Kompetente Hersteller wissen, daß ohne Routing auf Dauer in Unternehmensnetzen nichts mehr geht. Die Technik wird nämlich auch in reinrassigen ATM-Netzen notwendig sein, unter anderem, um jeweils den Übertragungsweg zu finden, der die erforderliche Dienstgüte am ökonomischsten garantiert, und um einzelne Domains im Netz abzugrenzen. Das gerade standardisierte ATM-Routing-Protokoll Private Network-to-Network Interface (PNNI) und die Langzeit-Perspektive Integrated PNNI (I-PNNI) weisen bereits in diese Richtung. Und bei Multiprotocol over ATM (MPOA), das dem ATM-Forum als Standardisierungsvorschlag vorliegt, sind weiterhin die Router-Systeme die Säulen der ATM-Kommunikation.

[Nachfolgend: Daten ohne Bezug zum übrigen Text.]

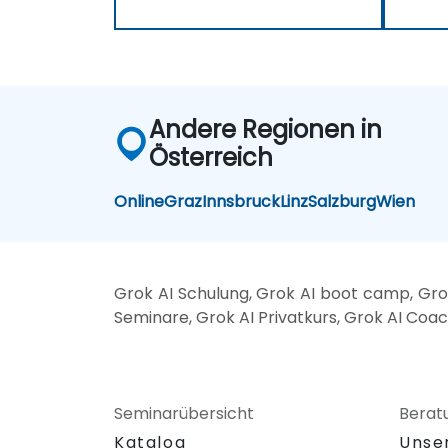
Andere Regionen in
Österreich
Online
Graz
Innsbruck
Linz
Salzburg
Wien
Grok AI Schulung, Grok AI boot camp, Grok
Seminare, Grok AI Privatkurs, Grok AI Coac
Seminarübersicht
Berat
Katalog
Unse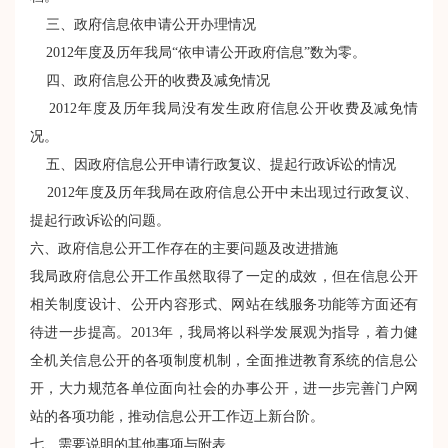
三、政府信息依申请公开办理情况
2012年度及历年我局“依申请公开政府信息”数为零。
四、政府信息公开的收费及减免情况
2012年度及历年我局没有发生政府信息公开收费及减免情
况。
五、因政府信息公开申请行政复议、提起行政诉讼的情况
2012年度及历年我局在政府信息公开中未出现过行政复议、
提起行政诉讼的问题。
六、政府信息公开工作存在的主要问题及改进措施
我局政府信息公开工作虽然取得了一定的成效，但在信息公开
相关制度设计、公开内容形式、网站在线服务功能等方面还有
待进一步提高。2013年，我局将以科学发展观为指导，着力健
全机关信息公开的各项制度机制，全面推进教育系统的信息公
开，大力规范各单位面向社会的办事公开，进一步完善门户网
站的各项功能，推动信息公开工作迈上新台阶。
七、需要说明的其他事项与附表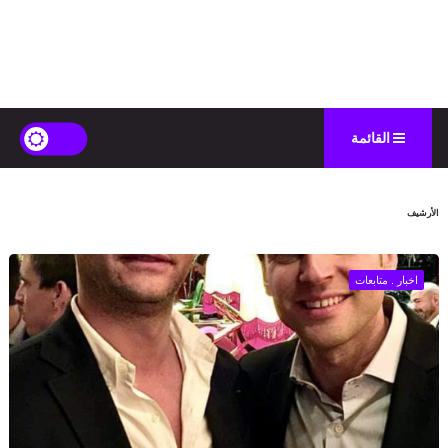
القائمة
الأرشيف
اخبار . متابعات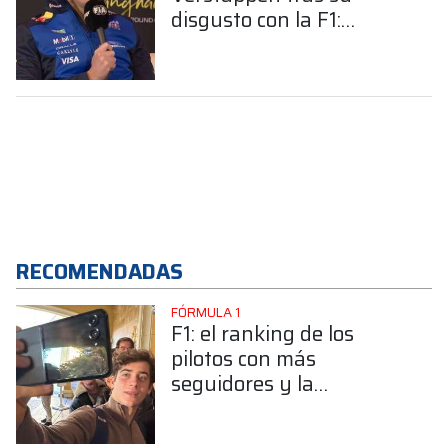
disgusto con la F1:
"Quiero explorar otras
opciones y hacerlo
ahora"
RECOMENDADAS
FÓRMULA 1
F1: el ranking de los
pilotos con más
seguidores y la
sorprendente posición de
Colapinto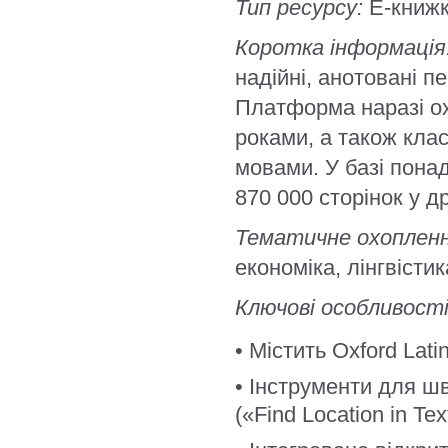
Тип ресурсу:
E-книж
Коротка інформація
надійні, анотовані п
Платформа наразі ох
роками, а також кла
мовами. У базі пона
870 000 сторінок у д
Тематичне охопленн
економіка, лінгвісти
Ключові особливості
• Містить Oxford Latin
• Інструменти для шв
(«Find Location in Tex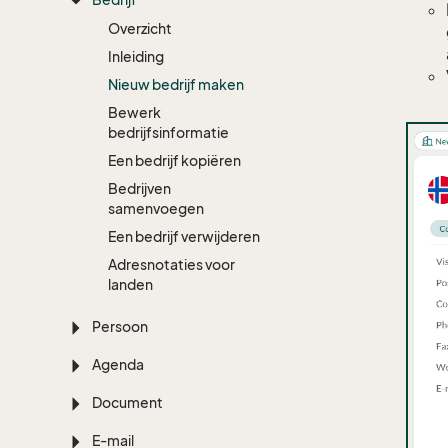
Overzicht
Inleiding
Nieuw bedrijf maken
Bewerk
bedrijfsinformatie
Een bedrijf kopiëren
Bedrijven
samenvoegen
Een bedrijf verwijderen
Adresnotaties voor
landen
Persoon
Agenda
Document
E-mail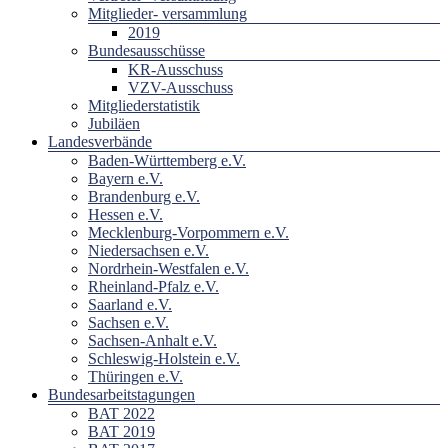
Mitglieder- versammlung
2019
Bundesausschüsse
KR-Ausschuss
VZV-Ausschuss
Mitgliederstatistik
Jubiläen
Landesverbände
Baden-Württemberg e.V.
Bayern e.V.
Brandenburg e.V.
Hessen e.V.
Mecklenburg-Vorpommern e.V.
Niedersachsen e.V.
Nordrhein-Westfalen e.V.
Rheinland-Pfalz e.V.
Saarland e.V.
Sachsen e.V.
Sachsen-Anhalt e.V.
Schleswig-Holstein e.V.
Thüringen e.V.
Bundesarbeitstagungen
BAT 2022
BAT 2019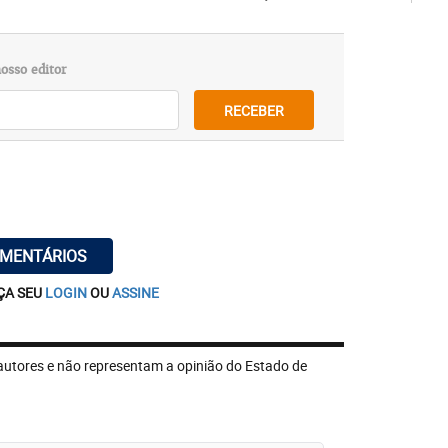
osso editor
RECEBER
OMENTÁRIOS
ÇA SEU
LOGIN
OU
ASSINE
autores e não representam a opinião do Estado de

Auch bei der bisher bedeutenderen LAN-Emulation (LANE) bewegt sich zwischen den emulierten LANs ohne Router nichts. Nur er ermöglicht eine Kommunikation zwischen den virtuellen LANS (VLANs) und bewerkstelligt fällige Topologiewechsel. Der Router erzeugt zudem die Wegetabellen und das zielsichere Durchschalten der Datenpakete unabhängig davon, in welchem VLAN sich der Adressat befindet. Darüber hinaus garantiert er eine wirkungsvolle Broadcast-Last-Trennung zwischen den LANs sowie einen effektiven Zugriffschutz.

Nur mit Routing paßt also Switching in die Netze der Anwender - egal, ob es letztlich in Form eines klassischen Routers, eines Router-Servers oder als verteiltes Routing in den Switch-Systemen realisiert wird.

Eigentlich hätten sich die übereiligen Verfechter des durchgehenden Ebene-2-Switchings vor ihrem Marketing-Feldzug nur an die Situation vor sechs Jahren erinnern müssen. Damals wurde im Kern der gleiche Disput geführt: "Ebene 2 oder Ebene 3?", nur mit anderen Schlagworten: "Bridge oder Router?" Das Ergebnis ist damals wie heute das gleiche.